The role of Lena came at the right time. Because, at the same time as the pandemic swept across the world, the country’s theaters and concert halls were forced to close to the public. Helen Sjöholm, who then played the lead role in the musical Next to normal at Uppsala City Theater, was suddenly left without an assignment.

– It was an involuntary break, you could say, which at the same time gave David and me the opportunity to be at home more with the family.

But, even though it can be great to shut up and spend time with the family, and even if Helen is basically that house cat, the porridge on the table and the bills have to be paid. And of course, just hanging out at home does not pay off. Helen looks happy when she tells about the filming.

– Vanna Rosenberg and I have worked together before. I like and respect her. The only negative with the recording was that we didn´t have one single joint recording day, we were as if on each side of dream and reality in the script.
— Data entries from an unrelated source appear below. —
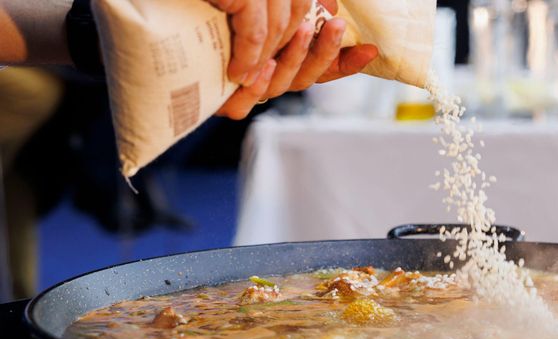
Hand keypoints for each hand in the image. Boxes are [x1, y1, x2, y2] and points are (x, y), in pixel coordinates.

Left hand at [217, 0, 378, 119]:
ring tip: (304, 32)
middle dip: (325, 50)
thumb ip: (304, 14)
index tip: (370, 50)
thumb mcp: (278, 18)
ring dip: (297, 58)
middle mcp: (271, 79)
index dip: (348, 61)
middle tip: (336, 26)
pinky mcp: (226, 102)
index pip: (324, 67)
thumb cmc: (230, 22)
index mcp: (285, 63)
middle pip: (308, 75)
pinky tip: (266, 65)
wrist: (181, 35)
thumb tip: (331, 4)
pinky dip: (258, 85)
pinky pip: (247, 103)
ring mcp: (251, 90)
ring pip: (283, 85)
Helen Sjöholm may have been on stage since the 1990s. But, even though Helen loved to sing for as long as she can remember, started in a choir already as a child and was part of the singing group Just for fun back home in Sundsvall, artist was not plan A for her.

– No, I went the cultural science line at Stockholm University when the role of Kristina appeared and then I realized that it could be a gateway. Benny Andersson had seen me in an amateur performance, and thought I would fit in as Kristina. Helen realized it was a chance she could not turn down. Such a chance that only appears once in a lifetime, if at all.
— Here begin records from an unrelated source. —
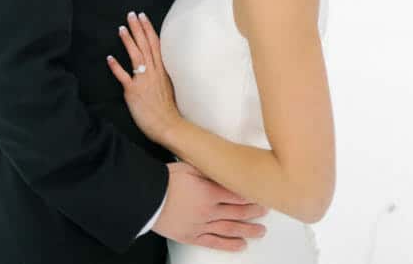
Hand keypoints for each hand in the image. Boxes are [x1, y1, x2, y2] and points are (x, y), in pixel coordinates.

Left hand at [106, 11, 180, 144]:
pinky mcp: (134, 92)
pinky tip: (109, 57)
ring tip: (121, 28)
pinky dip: (116, 67)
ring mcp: (143, 81)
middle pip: (145, 45)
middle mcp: (153, 72)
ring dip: (128, 41)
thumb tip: (153, 64)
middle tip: (131, 14)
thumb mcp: (167, 85)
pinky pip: (124, 77)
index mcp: (162, 69)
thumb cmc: (168, 108)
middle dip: (138, 28)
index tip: (142, 16)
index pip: (155, 44)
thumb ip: (159, 72)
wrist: (168, 125)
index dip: (148, 29)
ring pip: (136, 56)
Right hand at [153, 162, 267, 251]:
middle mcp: (209, 210)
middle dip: (253, 211)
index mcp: (209, 192)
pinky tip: (240, 245)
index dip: (251, 195)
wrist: (146, 198)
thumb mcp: (189, 167)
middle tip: (265, 211)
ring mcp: (201, 225)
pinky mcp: (192, 236)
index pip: (237, 194)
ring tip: (260, 231)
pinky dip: (229, 244)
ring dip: (247, 230)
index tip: (262, 194)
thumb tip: (223, 169)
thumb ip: (208, 170)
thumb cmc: (165, 180)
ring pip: (230, 229)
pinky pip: (214, 242)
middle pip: (237, 212)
– I told myself that “now it’s just to go. If I sabotage this, then I can at least tell myself that I´ve tried “, Helen remembers.

To say that she stopped completely during the pandemic is therefore a lie. During the past year, she has also had time to record a solo album with completely newly written material.
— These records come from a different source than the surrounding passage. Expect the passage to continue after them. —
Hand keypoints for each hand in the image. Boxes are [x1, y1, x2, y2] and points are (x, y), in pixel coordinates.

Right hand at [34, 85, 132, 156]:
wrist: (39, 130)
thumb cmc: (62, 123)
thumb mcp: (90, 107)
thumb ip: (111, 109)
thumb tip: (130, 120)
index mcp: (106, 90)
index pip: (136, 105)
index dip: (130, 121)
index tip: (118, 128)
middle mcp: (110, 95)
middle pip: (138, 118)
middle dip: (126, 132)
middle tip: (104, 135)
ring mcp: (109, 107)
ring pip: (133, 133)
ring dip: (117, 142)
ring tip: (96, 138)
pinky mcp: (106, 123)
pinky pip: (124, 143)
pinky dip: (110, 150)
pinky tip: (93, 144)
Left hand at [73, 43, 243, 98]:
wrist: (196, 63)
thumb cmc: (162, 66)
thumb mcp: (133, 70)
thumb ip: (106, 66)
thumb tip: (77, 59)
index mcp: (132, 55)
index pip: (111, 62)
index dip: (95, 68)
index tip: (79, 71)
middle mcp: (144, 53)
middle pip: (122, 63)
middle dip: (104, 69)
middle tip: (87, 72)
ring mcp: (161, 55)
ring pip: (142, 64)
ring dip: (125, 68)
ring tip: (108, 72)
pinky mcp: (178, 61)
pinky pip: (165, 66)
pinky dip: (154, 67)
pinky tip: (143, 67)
The album is called En ny tid (A New Time). Is it a reference to the strange time we live in?
– No. We started recording before the corona. However, it has been an extremely special production! I sat alone with the producer, and everyone else sat at home and played, isolated, Helen says.

So far, she has not been able to perform with the album in front of an audience, even if it´s something she longs for.

– I love playing in front of an audience. Of course I have stage nerves and am nervous before the gigs, I wonder why, actually, I expose myself to this. But then it disapears, and I love every second.

That involuntary break has thus been filled with creative projects. During the autumn, she also had a role in Amy Deasismont’s new Viaplay series Thunder in my heart, where she plays together with, among others, Gustaf Hammarsten. And in December, we saw her appear in Så mycket bättre (So much better).

– Maybe for my part, the pandemic has partly given me time to think and formulate my own dreams and wishes, both privately and in my work. The soda water in front of her is empty. She states that she still thinks the job is a “damn adventure”.

– I swung up on stage with a swing 25 years ago. And I’m still there…

(…)


5x last I…

…longed for the stage:
“Continuously! Just now. That was a long time ago.”

…had stage-fright:
“A few weeks ago when I was in Hellenius’ corner. There is something about those sofas that makes me nervous. ”

…erupted in song spontaneously:
“When I sang for Malena Ernman on her birthday.”

…wished to work in another industry:
“I never want that.”

…forgot your lines:
“It was on the dress rehearsal before Next to normal.”


3x favorites

On the bedside table:
“Olle Adolphson’s autobiography and my fat diary.”

What I do to relax after an intense work period:
“First I have to clean up. It’s a little therapy for me. Then I read. Then I go out into the woods.”

In the headphones:
“I very rarely listen to music. I need silence, but when I listen to music it will be Ane Brun or Anna Stadling.”


Finally, Anna-Maria thinks:

That Helen Sjöholm often had roles as nice, decent people. After spending a few hours in her company, I understand why. Helen feels genuinely friendly, easy to laugh with and at the same time very funny.